Last year, Nissen and colleagues published a paper in the journal Open Heart, describing their efforts to assess Lp(a) levels in patients with a history of myocardial infarction, ischemic stroke, or peripheral artery disease across 48 countries globally. They found that only 13.9 percent of the more than 48,000 participants had previously undergone testing for Lp(a) before being enrolled in the study, despite having an established diagnosis of disease.
"People said, 'If we can't treat it, why should we measure it?'" Nissen said. Now, "we're in the midst of changing that."
In addition to Lilly's drug, Silence Therapeutics' siRNA candidate, zerlasiran (SLN360), which, like lepodisiran, aims to inhibit production of apo(a), is under evaluation in a Phase II trial.
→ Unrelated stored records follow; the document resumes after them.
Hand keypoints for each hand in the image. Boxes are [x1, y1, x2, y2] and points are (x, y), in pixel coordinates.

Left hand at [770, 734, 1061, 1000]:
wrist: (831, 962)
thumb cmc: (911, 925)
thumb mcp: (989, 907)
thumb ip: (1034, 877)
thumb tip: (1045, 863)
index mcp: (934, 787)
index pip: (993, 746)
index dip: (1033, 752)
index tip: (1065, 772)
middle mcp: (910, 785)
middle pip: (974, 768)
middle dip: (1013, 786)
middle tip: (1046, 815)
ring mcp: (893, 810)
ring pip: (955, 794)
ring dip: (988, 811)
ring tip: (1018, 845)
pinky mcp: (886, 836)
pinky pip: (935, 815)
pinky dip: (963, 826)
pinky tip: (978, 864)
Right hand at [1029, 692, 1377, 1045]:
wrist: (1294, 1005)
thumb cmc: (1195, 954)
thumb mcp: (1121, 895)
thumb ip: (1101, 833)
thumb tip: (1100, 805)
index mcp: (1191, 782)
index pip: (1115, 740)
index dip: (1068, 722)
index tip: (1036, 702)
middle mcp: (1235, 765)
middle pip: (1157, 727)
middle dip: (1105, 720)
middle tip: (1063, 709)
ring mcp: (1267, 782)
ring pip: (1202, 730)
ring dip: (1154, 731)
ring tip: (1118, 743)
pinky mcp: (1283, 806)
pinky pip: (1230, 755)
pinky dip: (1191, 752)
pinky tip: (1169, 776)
Amgen's siRNA drug olpasiran (AMG 890) and Novartis Pharmaceuticals' antisense oligonucleotide pelacarsen (TQJ230) are both in Phase III testing for lowering elevated Lp(a), but unlike the one-time injection being considered with lepodisiran, the drugmakers are assessing olpasiran and pelacarsen's efficacy with more frequent dosing.
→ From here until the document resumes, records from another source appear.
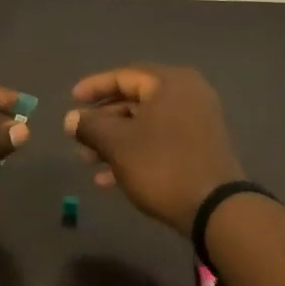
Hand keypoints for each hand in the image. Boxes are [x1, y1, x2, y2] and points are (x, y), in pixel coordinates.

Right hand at [64, 66, 244, 235]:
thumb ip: (90, 127)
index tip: (71, 100)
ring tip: (87, 161)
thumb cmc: (161, 166)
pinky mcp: (199, 148)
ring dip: (114, 141)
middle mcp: (188, 96)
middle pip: (135, 101)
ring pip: (145, 125)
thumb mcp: (117, 144)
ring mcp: (197, 123)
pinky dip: (134, 154)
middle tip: (78, 135)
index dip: (94, 87)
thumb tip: (70, 119)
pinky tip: (108, 179)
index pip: (124, 76)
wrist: (214, 209)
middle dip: (102, 120)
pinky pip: (159, 142)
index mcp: (171, 83)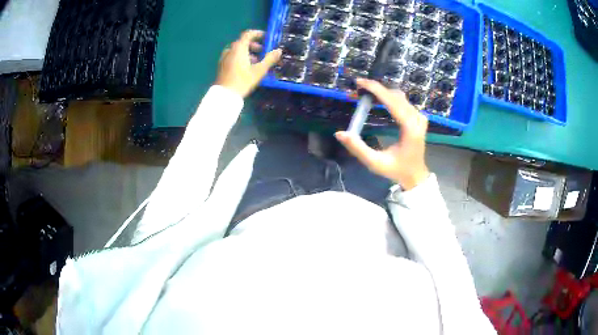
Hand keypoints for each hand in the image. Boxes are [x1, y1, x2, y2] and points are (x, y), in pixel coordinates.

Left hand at [215, 30, 281, 97]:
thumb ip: (270, 59)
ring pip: (237, 50)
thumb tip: (278, 51)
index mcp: (239, 48)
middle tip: (262, 51)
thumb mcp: (260, 70)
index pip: (248, 34)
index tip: (265, 37)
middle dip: (253, 45)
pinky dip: (240, 57)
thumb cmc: (243, 80)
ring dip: (247, 52)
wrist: (225, 94)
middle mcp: (230, 50)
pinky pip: (232, 56)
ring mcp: (224, 58)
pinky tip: (245, 67)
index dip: (257, 34)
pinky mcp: (222, 66)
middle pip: (242, 42)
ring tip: (255, 61)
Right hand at [335, 79, 429, 189]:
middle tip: (357, 89)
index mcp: (410, 128)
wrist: (415, 176)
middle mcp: (417, 119)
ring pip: (399, 96)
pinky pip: (403, 101)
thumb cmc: (396, 170)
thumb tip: (339, 133)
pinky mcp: (419, 118)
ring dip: (382, 92)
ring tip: (365, 94)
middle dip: (375, 89)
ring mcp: (420, 117)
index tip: (359, 82)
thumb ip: (357, 148)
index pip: (392, 101)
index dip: (375, 89)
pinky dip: (389, 97)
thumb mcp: (375, 163)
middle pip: (395, 95)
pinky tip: (378, 100)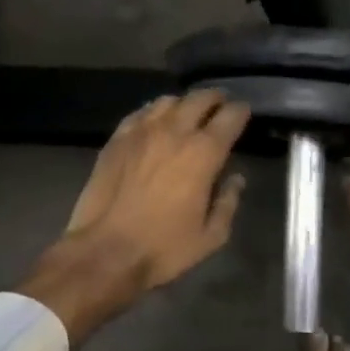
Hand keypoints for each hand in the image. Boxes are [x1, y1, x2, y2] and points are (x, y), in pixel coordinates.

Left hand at [18, 91, 249, 346]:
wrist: (106, 251)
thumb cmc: (164, 248)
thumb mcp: (210, 237)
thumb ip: (227, 203)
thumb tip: (235, 179)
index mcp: (203, 154)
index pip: (230, 117)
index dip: (240, 112)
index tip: (244, 113)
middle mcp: (174, 132)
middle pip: (199, 99)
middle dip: (215, 99)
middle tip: (220, 105)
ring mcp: (141, 132)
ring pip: (167, 102)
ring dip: (184, 103)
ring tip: (188, 112)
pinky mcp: (116, 140)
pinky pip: (140, 114)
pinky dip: (154, 112)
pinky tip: (155, 122)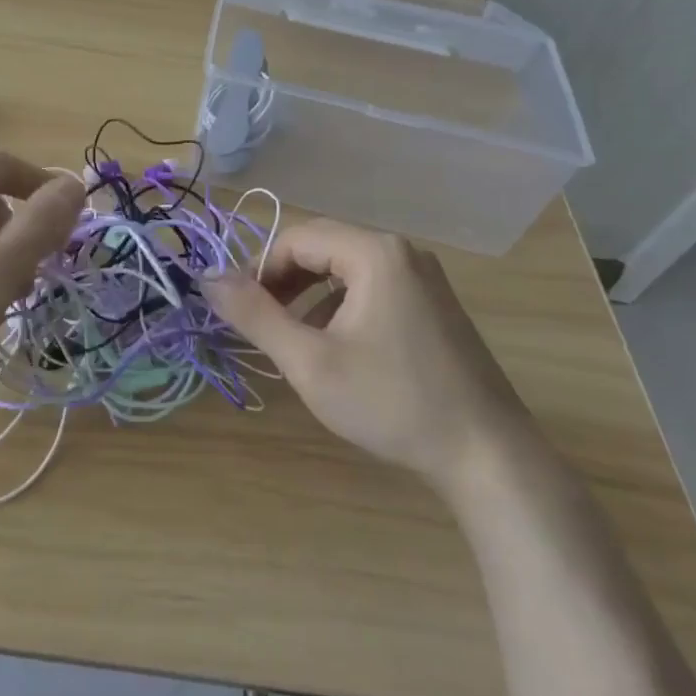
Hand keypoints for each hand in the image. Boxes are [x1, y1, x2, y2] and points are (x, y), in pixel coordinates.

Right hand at [201, 219, 534, 494]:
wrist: (488, 457)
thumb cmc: (392, 403)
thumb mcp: (310, 361)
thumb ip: (254, 314)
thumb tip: (207, 277)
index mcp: (374, 252)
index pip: (296, 239)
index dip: (259, 270)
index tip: (239, 311)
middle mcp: (402, 251)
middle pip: (322, 247)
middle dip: (283, 281)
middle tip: (261, 323)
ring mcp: (424, 277)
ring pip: (345, 268)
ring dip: (309, 294)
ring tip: (292, 337)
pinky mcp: (434, 304)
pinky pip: (372, 286)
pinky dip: (340, 305)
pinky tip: (336, 347)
Lilly, meanwhile, still has more to prove with lepodisiran. The drug, so far, has shown promise in successfully reducing a biomarker associated with ASCVD risk, but Lilly must still show that the treatment can reduce major adverse cardiovascular events or that reductions in Lp(a) can predict such benefits. It's also unclear how much Lp(a) would need to be lowered to effectively reduce cardiovascular risk in patients.
"We're within a couple years of getting the first of these drugs through a full cardiovascular outcome trial in Phase III," Nissen said, referring to the multiple Lp(a)-targeting drugs in clinical trials. "At the end of these trials, we'll have a pretty rigorous answer to the question about whether lowering lipoprotein(a) produces benefit."